Schon vor meiner Ankunft in Deutschland habe ich gelernt, akustische Gitarre zu spielen und dabei ziemlich schnell Fortschritte gemacht. Im Bürgertheater habe ich dann auch die musikalische Leitung von zwei Stücken übernommen. Seit der Spielzeit 2018/19 wurde das Orchester der Stadt Trier durch Bundesprogramm „Exzellente Orchesterlandschaft Deutschland“ gefördert. Ich wurde im Theater Trier angestellt, um Konzertpädagogik an ein junges Publikum zu richten. Wir waren uns schnell einig, dass dies nur inklusiv geschehen kann. Wir fanden im Eifel-Gymnasium Neuerburg eine Kooperationsklasse mit Geflüchteten und Migranten und gründeten mit ihnen und Teilen des Orchesters der Stadt Trier ein Projektensemble. Als Konzertpädagoge konnte ich mit den Schülern, die aus Syrien kamen, auch auf Arabisch sprechen und so Ängste abbauen.

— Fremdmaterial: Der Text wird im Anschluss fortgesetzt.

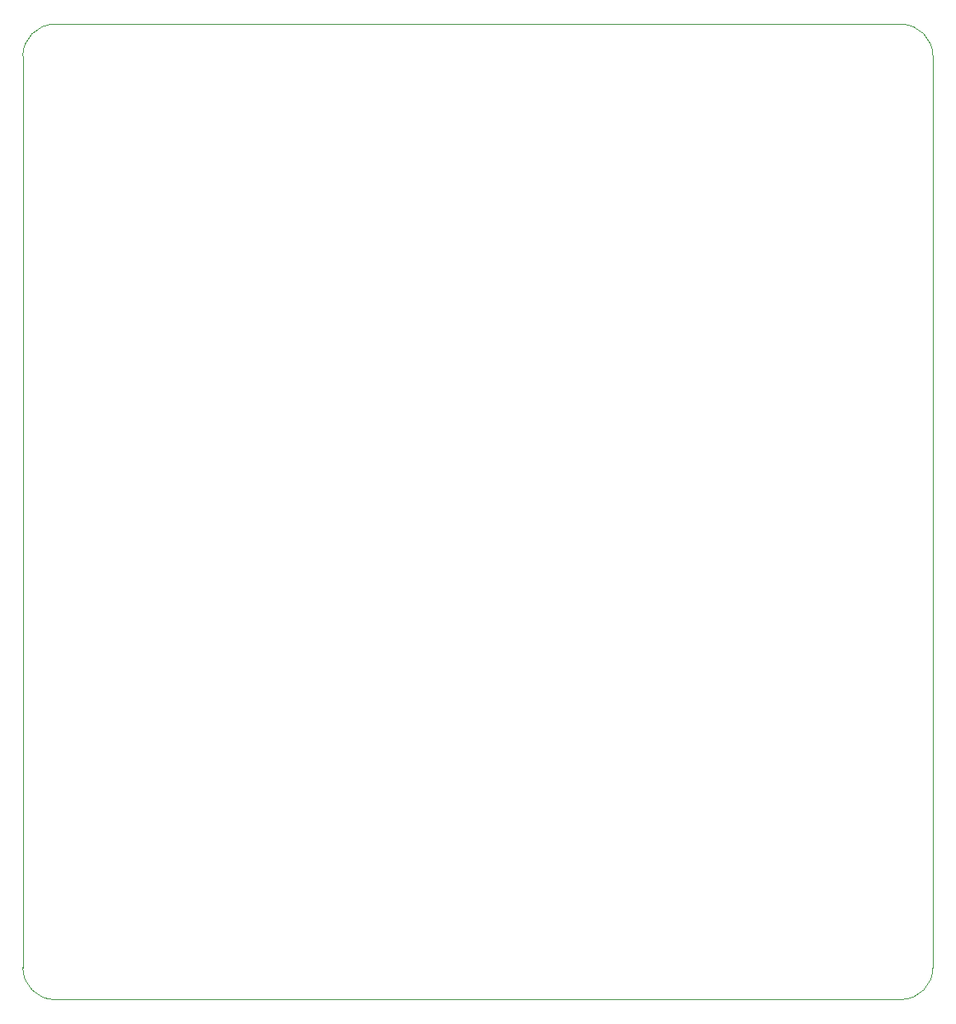
<source format=gbr>
G04 #@! TF.FileFunction,Profile,NP*
%FSLAX46Y46*%
G04 Gerber Fmt 4.6, Leading zero omitted, Abs format (unit mm)*
G04 Created by KiCad (PCBNEW 4.0.7) date Friday, July 13, 2018 'AMt' 10:56:13 AM*
%MOMM*%
%LPD*%
G01*
G04 APERTURE LIST*
%ADD10C,0.100000*%
%ADD11C,0.010000*%
G04 APERTURE END LIST*
D10*
D11*
X143390000Y-150000000D02*
G75*
G03X146670000Y-146720000I0J3280000D01*
G01*
X53330000Y-146720000D02*
G75*
G03X56610000Y-150000000I3280000J0D01*
G01*
X56610000Y-50000000D02*
G75*
G03X53330000Y-53280000I0J-3280000D01*
G01*
X146670000Y-53280000D02*
G75*
G03X143390000Y-50000000I-3280000J0D01*
G01*
X53330000Y-146720000D02*
X53330000Y-53280000D01*
X143390000Y-150000000D02*
X56610000Y-150000000D01*
X146670000Y-53280000D02*
X146670000Y-146720000D01*
X56610000Y-50000000D02*
X143390000Y-50000000D01*
M02*

</source>
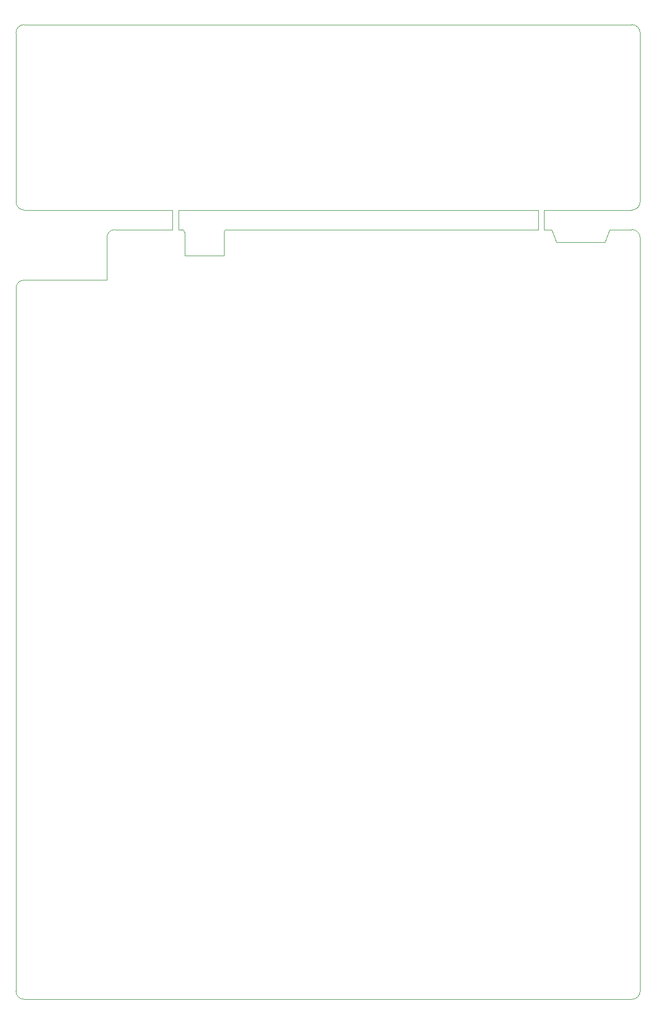
<source format=gm1>
G04 #@! TF.GenerationSoftware,KiCad,Pcbnew,(5.1.5)-3*
G04 #@! TF.CreationDate,2021-03-06T01:54:52+09:00*
G04 #@! TF.ProjectId,Getta25,47657474-6132-4352-9e6b-696361645f70,rev?*
G04 #@! TF.SameCoordinates,Original*
G04 #@! TF.FileFunction,Profile,NP*
%FSLAX46Y46*%
G04 Gerber Fmt 4.6, Leading zero omitted, Abs format (unit mm)*
G04 Created by KiCad (PCBNEW (5.1.5)-3) date 2021-03-06 01:54:52*
%MOMM*%
%LPD*%
G04 APERTURE LIST*
%ADD10C,0.100000*%
G04 APERTURE END LIST*
D10*
X50562500Y-10212500D02*
G75*
G02X51000000Y-10675000I-12500J-450000D01*
G01*
X57500000Y-10662500D02*
G75*
G02X57950000Y-10212500I450000J0D01*
G01*
X50000000Y-10212500D02*
X50562500Y-10212500D01*
X23343000Y-19840000D02*
G75*
G02X24683000Y-18500000I1340000J0D01*
G01*
X57500000Y-14500000D02*
X57500000Y-10662500D01*
X51000000Y-14500000D02*
X57500000Y-14500000D01*
X51000000Y-10675000D02*
X51000000Y-14500000D01*
X38250000Y-18500000D02*
X38250000Y-11552500D01*
X24683000Y-18500000D02*
X38250000Y-18500000D01*
X110000000Y-10212500D02*
X111250000Y-10212500D01*
X112000000Y-12250000D02*
X111250000Y-10212500D01*
X120000000Y-12250000D02*
X112000000Y-12250000D01*
X120750000Y-10212500D02*
X120000000Y-12250000D01*
X109000000Y-7000000D02*
X50000000Y-7000000D01*
X57950000Y-10212500D02*
X109000000Y-10212500D01*
X110000000Y-7000000D02*
X124397500Y-7000000D01*
X120750000Y-10212500D02*
X124397500Y-10212500D01*
X49000000Y-7000000D02*
X49000000Y-10212500D01*
X50000000Y-7000000D02*
X50000000Y-10212500D01*
X110000000Y-7000000D02*
X110000000Y-10212500D01*
X109000000Y-7000000D02*
X109000000Y-10212500D01*
X24683750Y-7000000D02*
G75*
G02X23343750Y-5660000I0J1340000D01*
G01*
X125737500Y-5660000D02*
G75*
G02X124397500Y-7000000I-1340000J0D01*
G01*
X125737500Y22047500D02*
X125737500Y-5650000D01*
X23343750Y-19840000D02*
X23343750Y-135078750D01*
X39590000Y-10212500D02*
X49000000Y-10212500D01*
X38250000Y-11552500D02*
G75*
G02X39590000Y-10212500I1340000J0D01*
G01*
X124397500Y-10212500D02*
G75*
G02X125737500Y-11552500I0J-1340000D01*
G01*
X24683750Y-7000000D02*
X49000000Y-7000000D01*
X125737500Y-11552500D02*
X125737500Y-135078750D01*
X24683750Y-136418750D02*
X124397500Y-136418750D01*
X23343750Y22047500D02*
X23343750Y-5650000D01*
X125737500Y-135078750D02*
G75*
G02X124397500Y-136418750I-1340000J0D01*
G01*
X24683750Y-136418750D02*
G75*
G02X23343750Y-135078750I0J1340000D01*
G01*
X124397500Y23387500D02*
G75*
G02X125737500Y22047500I0J-1340000D01*
G01*
X23343750Y22047500D02*
G75*
G02X24683750Y23387500I1340000J0D01*
G01*
X124397500Y23387500D02*
X24683750Y23387500D01*
M02*

</source>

Innerhalb von vier Jahren in der künstlerischen Betätigung haben Sie vieles gelernt. Aber haben Sie sich auch selbst verändert?
Wenn man in Deutschland ankommt, und sich das Gefühl der Freiheit, nach der man die ganze Zeit strebte, ausbreitet, stellt sich erst einmal ein Schock ein. Ich war da etwas gelähmt zwischen der Freiheit, mich selbst entfalten zu dürfen, und dem Willen, meine Herkunft nicht zu verleugnen. Die Musik, das Schreiben und das Theater helfen mir, meine Gefühle in Worte zu fassen und sie sind aber auch gleichzeitig ein Ort zwischen alledem. Deswegen ist Freiheit ein kultureller Schock: Es gibt kein klares Freund – Feind-Schema, nur ein Dazwischen!